La identifichiamo insieme come la parte del sé più fragile, e cominciamo ad ascoltarla, a parlarle. <<Ti odio, per colpa tua io ora sono così, insicura e spaventata. Non potevi essere come le tue compagne? Non potevi cavartela meglio?>>. N. incarna alla perfezione l’invalidazione genitoriale.
<<Come avresti voluto che gli adulti intorno a te ti aiutassero difronte alle tue evidenti difficoltà?>> le chiedo. Dopo un po’ di riflessione, N. mi risponde <<Avrei voluto mi stessero vicino e mi dicessero che insieme si poteva affrontare tutto>>.
<<E perché, ancora oggi, parli a questa bambina, ora che sei tu il suo unico adulto, come i tuoi genitori hanno fatto con te?>>. Proviamo a rivolgerle parole diverse, ad essere curiose di ciò che ha da dire e che potrebbe provare: proviamo a rivolgerle parole d’amore.

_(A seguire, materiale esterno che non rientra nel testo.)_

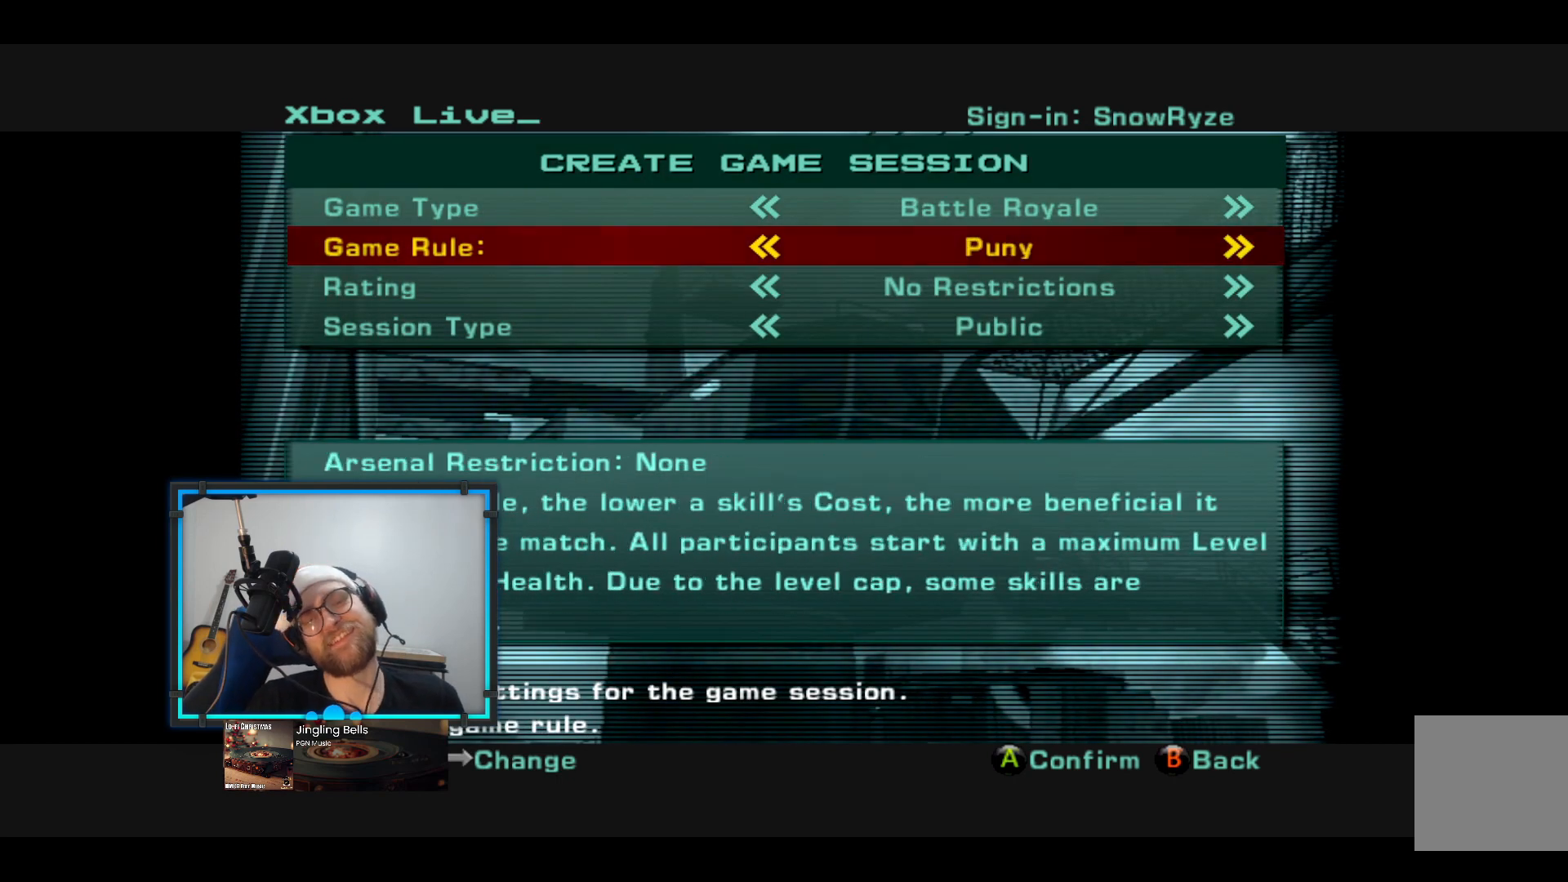
{"buttons": [], "left_stick": "center", "right_stick": "center", "events": [[146, "left_stick", "center"], [388, "left_stick", "right"], [533, "left_stick", "center"]]}
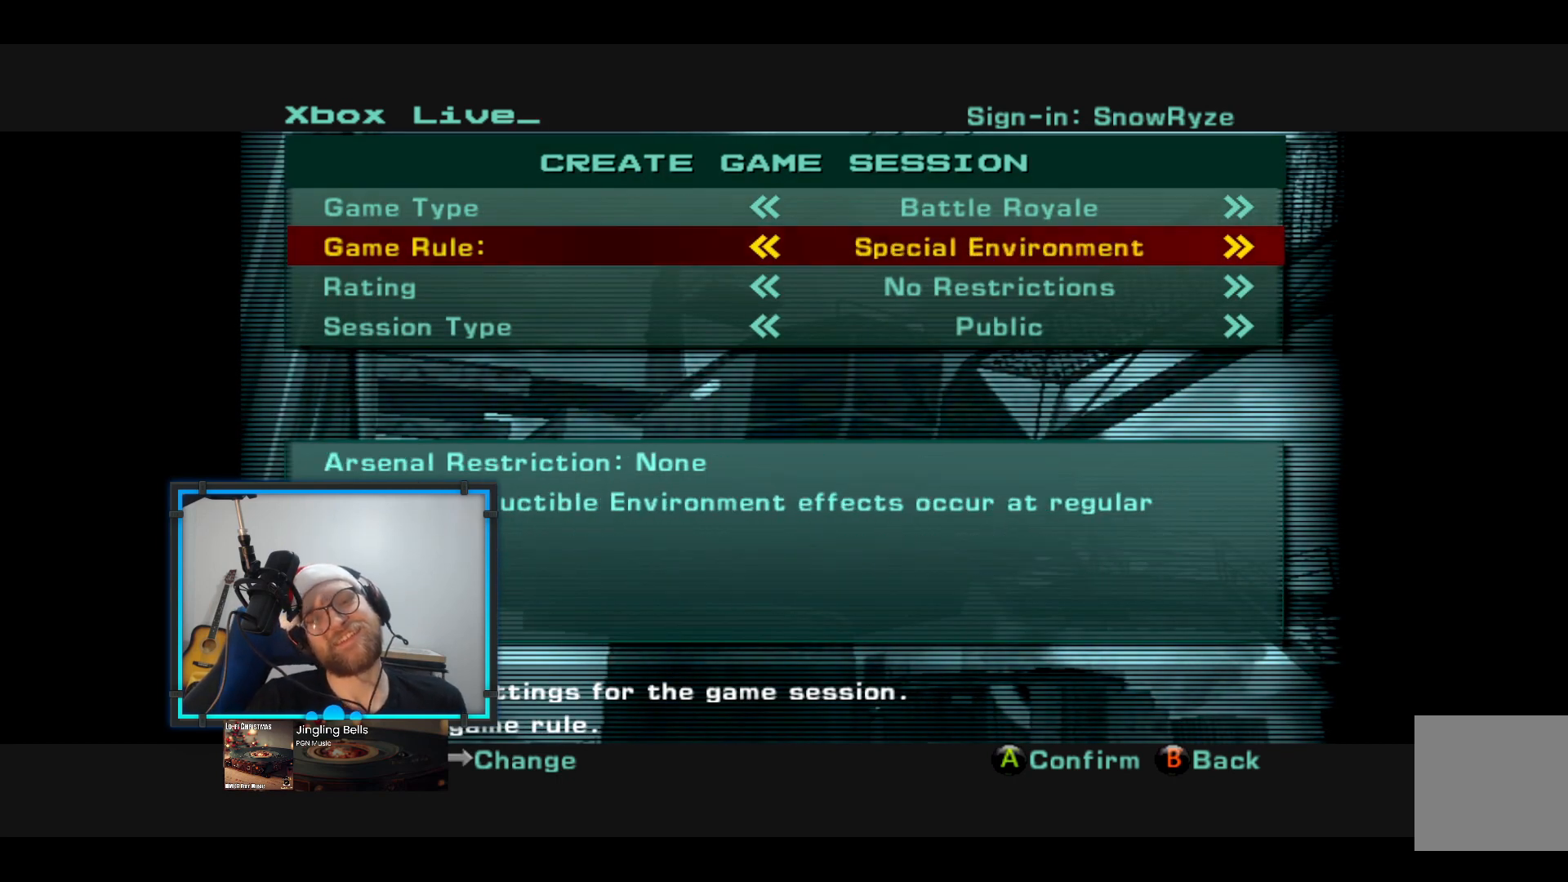
{"buttons": [], "left_stick": "center", "right_stick": "center", "events": []}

Dopo alcune settimane di lavoro, N. si presenta in seduta gioiosa e fiera di sé. <<L’ansia>> – mi dice – <<me la vivo come una vecchia amica. Si siede accanto a me, resta per un po’, in silenzio, e poi va via>>.
Qualche giorno fa ha poi rivisto quella bambina, sembra le abbia chiesto scusa. <<Non preoccuparti, insieme ce la facciamo>>, le ha risposto.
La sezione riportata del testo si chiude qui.